• **What is needed**
The lines to return are those below that contain the word "back".

• **Records for the task**

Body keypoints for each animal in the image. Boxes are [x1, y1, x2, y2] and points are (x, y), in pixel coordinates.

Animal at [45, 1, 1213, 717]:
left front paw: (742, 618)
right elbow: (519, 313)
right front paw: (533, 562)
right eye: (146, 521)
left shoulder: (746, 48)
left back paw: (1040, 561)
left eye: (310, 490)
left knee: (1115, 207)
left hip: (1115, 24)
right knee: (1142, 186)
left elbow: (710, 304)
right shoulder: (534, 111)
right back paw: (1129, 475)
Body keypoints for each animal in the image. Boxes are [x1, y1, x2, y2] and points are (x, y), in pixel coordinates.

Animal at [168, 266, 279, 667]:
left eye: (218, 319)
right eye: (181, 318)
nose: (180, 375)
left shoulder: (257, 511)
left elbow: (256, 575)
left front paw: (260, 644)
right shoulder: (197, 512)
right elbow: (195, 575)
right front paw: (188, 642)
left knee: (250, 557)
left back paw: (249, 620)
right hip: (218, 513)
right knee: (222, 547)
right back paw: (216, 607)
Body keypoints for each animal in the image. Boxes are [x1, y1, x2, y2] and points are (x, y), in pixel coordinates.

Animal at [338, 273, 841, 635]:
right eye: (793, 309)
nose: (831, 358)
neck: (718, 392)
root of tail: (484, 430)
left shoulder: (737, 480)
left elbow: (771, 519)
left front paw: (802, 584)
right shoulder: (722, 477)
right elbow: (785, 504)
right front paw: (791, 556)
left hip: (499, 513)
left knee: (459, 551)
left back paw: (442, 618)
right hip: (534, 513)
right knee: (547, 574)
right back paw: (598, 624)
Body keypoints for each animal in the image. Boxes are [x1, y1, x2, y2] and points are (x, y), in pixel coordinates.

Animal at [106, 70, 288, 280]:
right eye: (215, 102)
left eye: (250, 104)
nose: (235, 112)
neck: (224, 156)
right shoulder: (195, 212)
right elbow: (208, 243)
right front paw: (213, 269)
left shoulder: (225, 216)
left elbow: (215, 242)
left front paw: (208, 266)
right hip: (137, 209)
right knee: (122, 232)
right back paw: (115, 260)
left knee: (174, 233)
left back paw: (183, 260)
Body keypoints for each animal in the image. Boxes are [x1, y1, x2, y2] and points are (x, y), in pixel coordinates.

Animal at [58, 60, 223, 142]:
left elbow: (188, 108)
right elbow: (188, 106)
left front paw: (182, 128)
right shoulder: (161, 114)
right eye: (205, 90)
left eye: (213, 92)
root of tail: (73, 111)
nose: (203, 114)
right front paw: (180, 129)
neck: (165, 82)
* * *
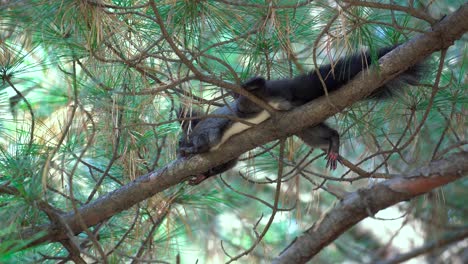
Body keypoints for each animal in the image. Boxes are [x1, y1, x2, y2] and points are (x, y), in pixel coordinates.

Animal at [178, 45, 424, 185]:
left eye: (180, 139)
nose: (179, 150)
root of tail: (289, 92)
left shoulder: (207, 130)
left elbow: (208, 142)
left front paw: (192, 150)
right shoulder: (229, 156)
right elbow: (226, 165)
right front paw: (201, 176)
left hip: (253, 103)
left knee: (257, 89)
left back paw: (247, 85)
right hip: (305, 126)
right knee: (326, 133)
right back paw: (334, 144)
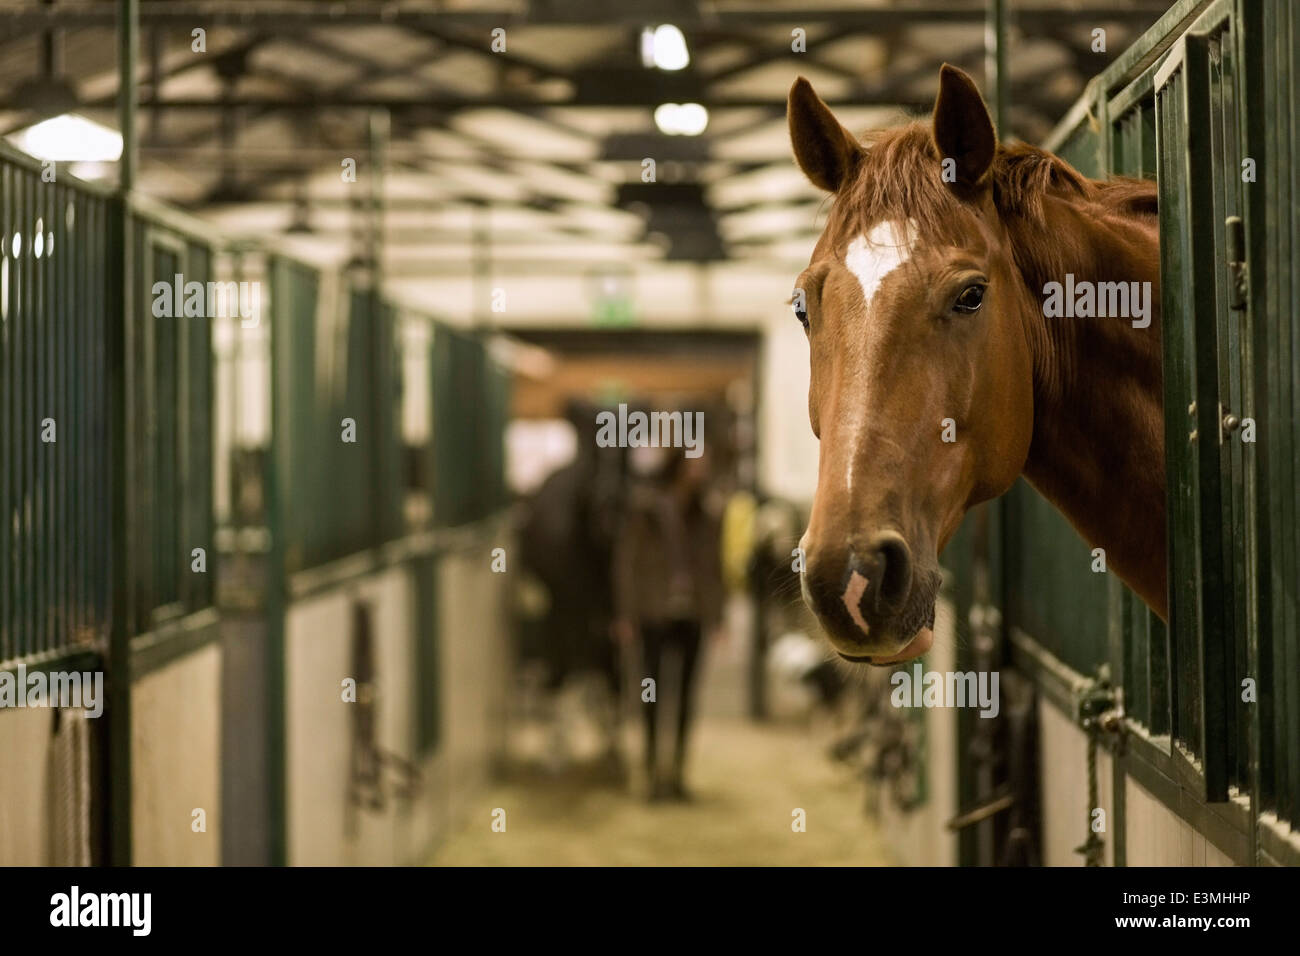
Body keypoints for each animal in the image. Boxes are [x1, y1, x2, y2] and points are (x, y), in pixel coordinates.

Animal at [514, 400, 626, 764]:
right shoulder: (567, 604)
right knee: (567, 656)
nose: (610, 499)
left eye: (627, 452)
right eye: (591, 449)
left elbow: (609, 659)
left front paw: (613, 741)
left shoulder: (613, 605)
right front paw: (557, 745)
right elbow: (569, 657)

• **Worked solution**
left back paw: (1040, 561)
right back paw: (1129, 475)
left back paw: (249, 620)
right back paw: (216, 607)
left back paw: (442, 618)
right back paw: (598, 624)
right back paw: (115, 260)
left back paw: (183, 260)
left back paw: (247, 85)
right back paw: (334, 144)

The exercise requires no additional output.